Edited on Sun Sep-24-06 07:51 PM by Carefulplease
I seem to have misread this the first time.

Here's how I got 20%: I calculated how long it would take the buildings to collapse in near free fall. By "near free fall," I mean the scenario that seems to me most consistent with the pancake theory: everything above the point of impact falls to the next floor, which is sitting unsupported but unmoving, waiting to be hit. Then gravity plus the momentum of the moving mass cause that floor to slam into the next one, etc, all the way down. I assumed all the energy of motion went into accelerating the next floor down. Realistically, of course, you would not expect a perfectly elastic collision, but I figured this was a good baseline assumption for later comparison. It came out to 9.2 seconds for the tower that was hit on the 85th floor. If the actual time of collapse was 10 seconds, that means the tower's average speed of collapse was (rounding off) 9/10 of what it would have been unimpeded. So (squaring and rounding off) its kinetic energy was 8/10 of what it would have been in freefall.

That 80% became kinetic energy and brought the towers to the ground. What happened to it after that I don't know.

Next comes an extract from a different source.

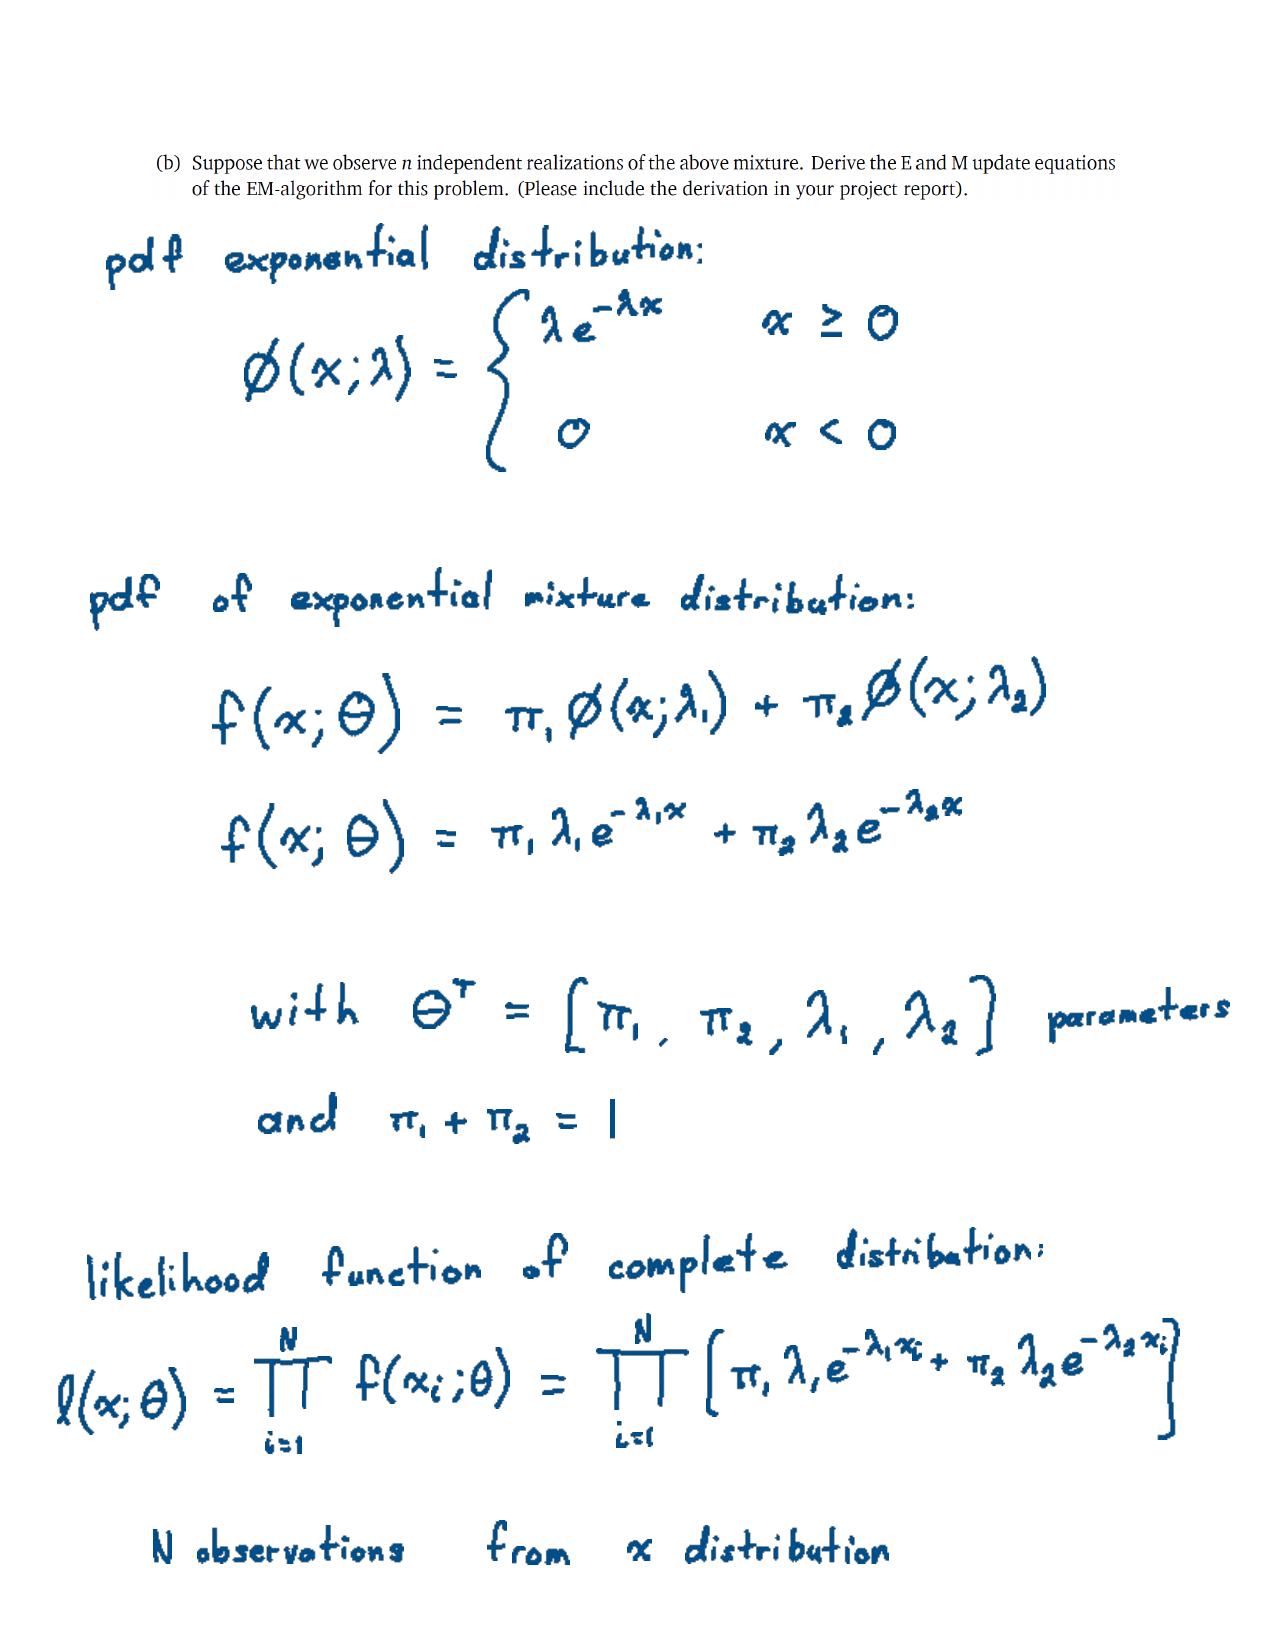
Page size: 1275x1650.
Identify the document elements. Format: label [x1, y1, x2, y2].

If you assume perfectly elastic collisions then it also gets rather complicated and unrealistic. The top section comprising 15 stroreys (F85-F110) falls as a block until it hits the next floor below (F84) with speed v1. After this first elastic collision this floor moves with an initial velocity that is close to 2*v1 while the velocity of the upper block is reduced slightly. This first impacted floor then accelerates further under the action of gravity until it hits the next floor (F83) with some speed v2 > v1. After the second elastic collision, the velocity of floor F84 is reduced to zero and the velocity of floor F83 becomes 2*v2. The upper block is thus allowed to keep up with F85 and hit it one second time. Thereafter the sequence of collisions become very complicated and chaotic.

The assumption that collisions are elastic amounts to the presupposition that all the energy from the impact is converted into elastic strain energy and fully restored such that the relative velocities of the two impacting masses are reversed. It seems to me to be more realistic to assume that the energy is mostly absorbed in the reduction of the relative velocities through expelling air and producing plastic strain and fractures in the floor trusses, concrete and live load materials. Only some fragments will rebound, not the whole floors.

I would also question your assumption that the collapse duration is 10 seconds. Refer to Greening's paper for more reasonable assumptions and measurements based on video evidence.

On edit: have a look at message #15 in this thread for more references on the collapse times.